Global oil supply through 2040
Things just keep getting more dire for Venezuela’s PDVSA – once a crown jewel among state energy firms, and now buried under debt and a government in crisis. With new American sanctions weighing down on its operations, PDVSA is buckling. For now, with the support of Russia, China and India, Venezuelan crude keeps flowing. But a ghost from the past has now come back to haunt it.
In 2007, Venezuela embarked on a resource nationalisation programme under then-President Hugo Chavez. It was the largest example of an oil nationalisation drive since Iraq in 1972 or when the government of Saudi Arabia bought out its American partners in ARAMCO back in 1980. The edict then was to have all foreign firms restructure their holdings in Venezuela to favour PDVSA with a majority. Total, Chevron, Statoil (now Equinor) and BP agreed; ExxonMobil and ConocoPhillips refused. Compensation was paid to ExxonMobil and ConocoPhillips, which was considered paltry. So the two American firms took PDVSA to international arbitration, seeking what they considered ‘just value’ for their erstwhile assets. In 2012, ExxonMobil was awarded some US$260 million in two arbitration awards. The dispute with ConocoPhillips took far longer.
In April 2018, the International Chamber of Commerce ruled in favour of ConocoPhillips, granting US$2.1 billion in recovery payments.
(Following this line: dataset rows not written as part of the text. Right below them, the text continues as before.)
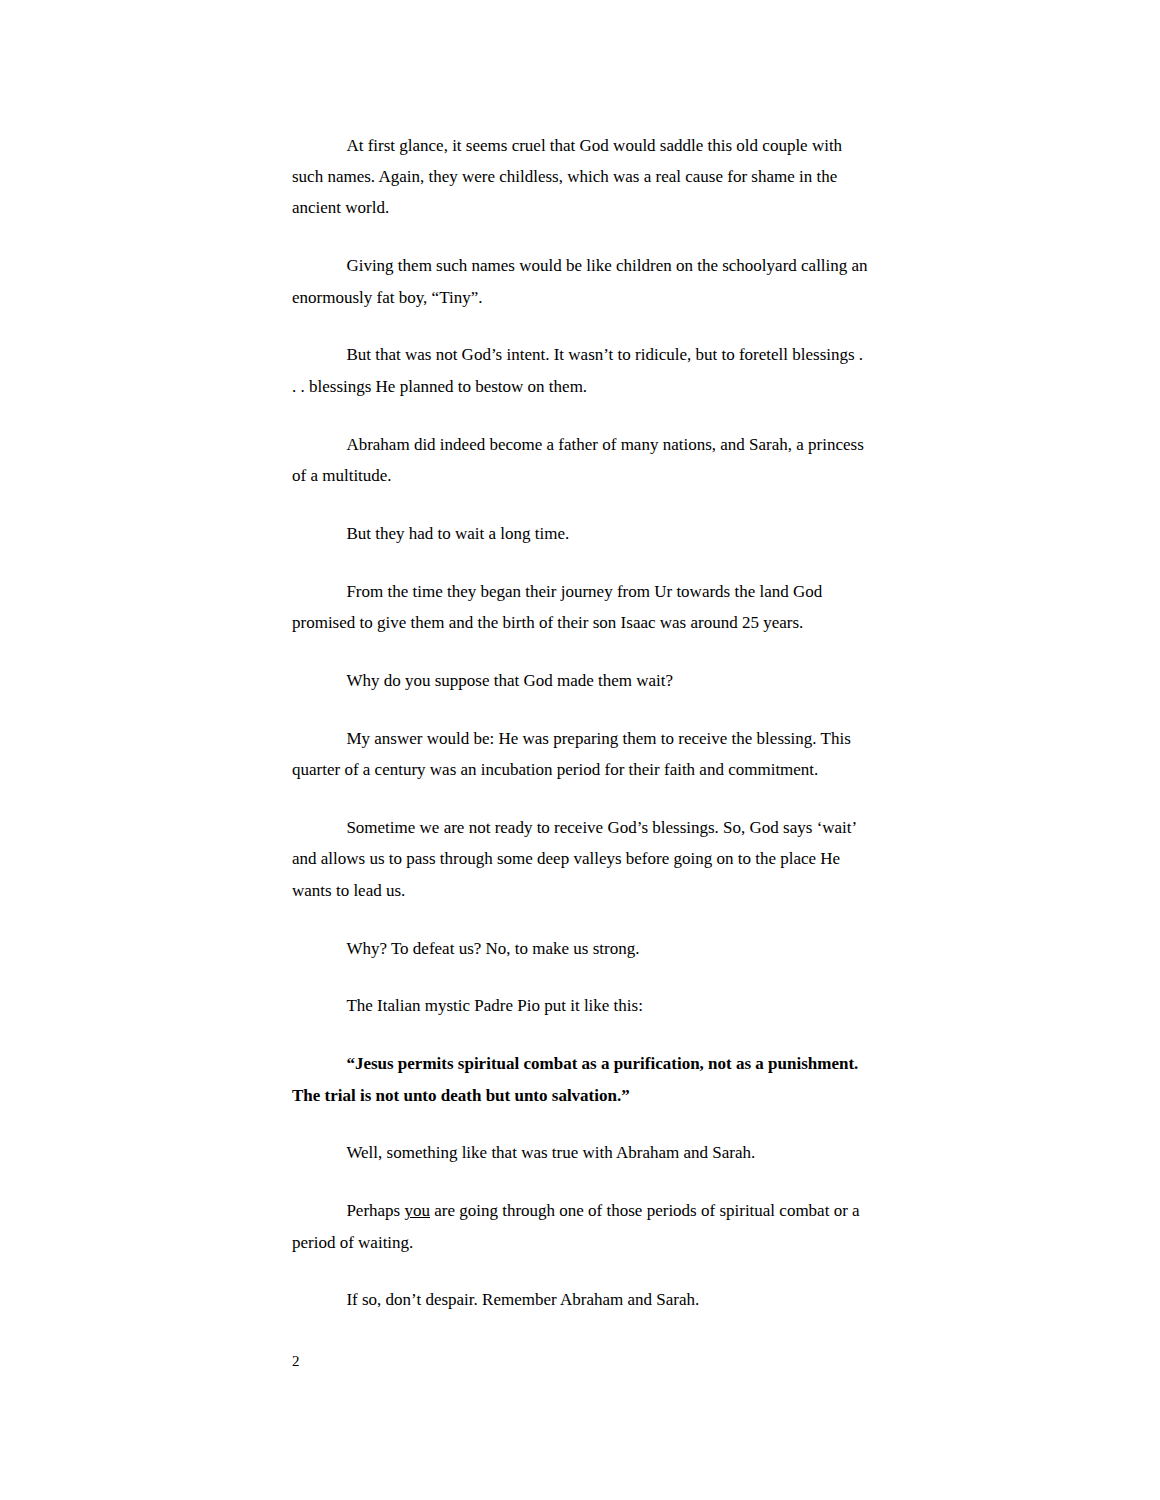At first glance, it seems cruel that God would saddle this old couple with such names. Again, they were childless, which was a real cause for shame in the ancient world.
Giving them such names would be like children on the schoolyard calling an enormously fat boy, “Tiny”.
But that was not God’s intent. It wasn’t to ridicule, but to foretell blessings . . . blessings He planned to bestow on them.
Abraham did indeed become a father of many nations, and Sarah, a princess of a multitude.
But they had to wait a long time.
From the time they began their journey from Ur towards the land God promised to give them and the birth of their son Isaac was around 25 years.
Why do you suppose that God made them wait?
My answer would be: He was preparing them to receive the blessing. This quarter of a century was an incubation period for their faith and commitment.
Sometime we are not ready to receive God’s blessings. So, God says ‘wait’ and allows us to pass through some deep valleys before going on to the place He wants to lead us.
Why? To defeat us? No, to make us strong.
The Italian mystic Padre Pio put it like this:
“Jesus permits spiritual combat as a purification, not as a punishment. The trial is not unto death but unto salvation.”
Well, something like that was true with Abraham and Sarah.
Perhaps you are going through one of those periods of spiritual combat or a period of waiting.
If so, don’t despair. Remember Abraham and Sarah.
2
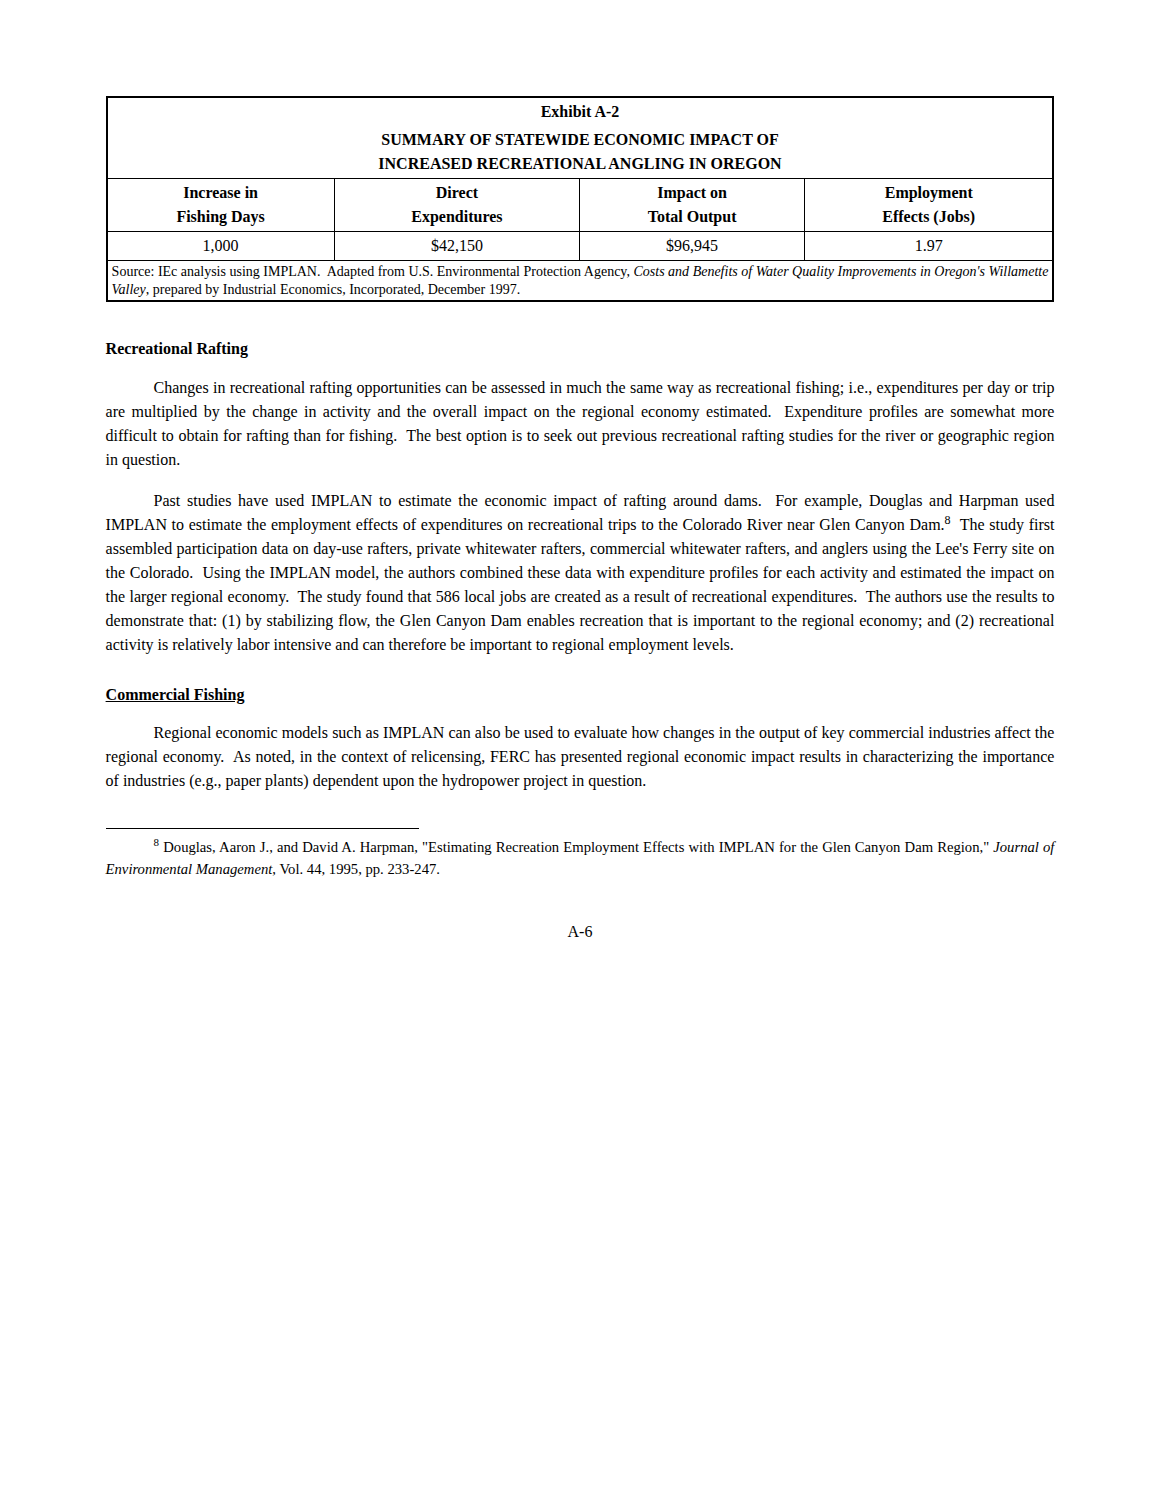| Exhibit A-2 |
| SUMMARY OF STATEWIDE ECONOMIC IMPACT OF INCREASED RECREATIONAL ANGLING IN OREGON |
| Increase in Fishing Days | Direct Expenditures | Impact on Total Output | Employment Effects (Jobs) |
| 1,000 | $42,150 | $96,945 | 1.97 |
| Source: IEc analysis using IMPLAN. Adapted from U.S. Environmental Protection Agency, Costs and Benefits of Water Quality Improvements in Oregon's Willamette Valley , prepared by Industrial Economics, Incorporated, December 1997. |
Recreational Rafting
Changes in recreational rafting opportunities can be assessed in much the same way as recreational fishing; i.e., expenditures per day or trip are multiplied by the change in activity and the overall impact on the regional economy estimated. Expenditure profiles are somewhat more difficult to obtain for rafting than for fishing. The best option is to seek out previous recreational rafting studies for the river or geographic region in question.
Past studies have used IMPLAN to estimate the economic impact of rafting around dams. For example, Douglas and Harpman used IMPLAN to estimate the employment effects of expenditures on recreational trips to the Colorado River near Glen Canyon Dam.8 The study first assembled participation data on day-use rafters, private whitewater rafters, commercial whitewater rafters, and anglers using the Lee's Ferry site on the Colorado. Using the IMPLAN model, the authors combined these data with expenditure profiles for each activity and estimated the impact on the larger regional economy. The study found that 586 local jobs are created as a result of recreational expenditures. The authors use the results to demonstrate that: (1) by stabilizing flow, the Glen Canyon Dam enables recreation that is important to the regional economy; and (2) recreational activity is relatively labor intensive and can therefore be important to regional employment levels.
Commercial Fishing
Regional economic models such as IMPLAN can also be used to evaluate how changes in the output of key commercial industries affect the regional economy. As noted, in the context of relicensing, FERC has presented regional economic impact results in characterizing the importance of industries (e.g., paper plants) dependent upon the hydropower project in question.
8 Douglas, Aaron J., and David A. Harpman, "Estimating Recreation Employment Effects with IMPLAN for the Glen Canyon Dam Region," Journal of Environmental Management, Vol. 44, 1995, pp. 233-247.
A-6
Hemming and hawing on PDVSA’s part forced ConocoPhillips’ hand, and it began to seize control of terminals and cargo ships in the Caribbean operated by PDVSA or its American subsidiary Citgo. A tense standoff – where PDVSA’s carriers were ordered to return to national waters immediately – was resolved when PDVSA reached a payment agreement in August. As part of the deal, ConocoPhillips agreed to suspend any future disputes over the matter with PDVSA.
The key word being ‘future’. ConocoPhillips has an existing contractual arbitration – also at the ICC – relating to the separate Corocoro project. That decision is also expected to go towards the American firm. But more troubling is that a third dispute has just been settled by the International Centre for Settlement of Investment Disputes tribunal in favour of ConocoPhillips. This action was brought against the government of Venezuela for initiating the nationalisation process, and the ‘unlawful expropriation’ would require a US$8.7 billion payment. Though the action was brought against the government, its coffers are almost entirely stocked by sales of PDVSA crude, essentially placing further burden on an already beleaguered company. A similar action brought about by ExxonMobil resulted in a US$1.4 billion payout; however, that was overturned at the World Bank in 2017.
But it might not end there. The danger (at least on PDVSA’s part) is that these decisions will open up floodgates for any creditors seeking damages against Venezuela. And there are quite a few, including several smaller oil firms and players such as gold miner Crystallex, who is owed US$1.2 billion after the gold industry was nationalised in 2011. If the situation snowballs, there is a very tempting target for creditors to seize – Citgo, PDVSA’s crown jewel that operates downstream in the USA, which remains profitable. And that would be an even bigger disaster for PDVSA, even by current standards.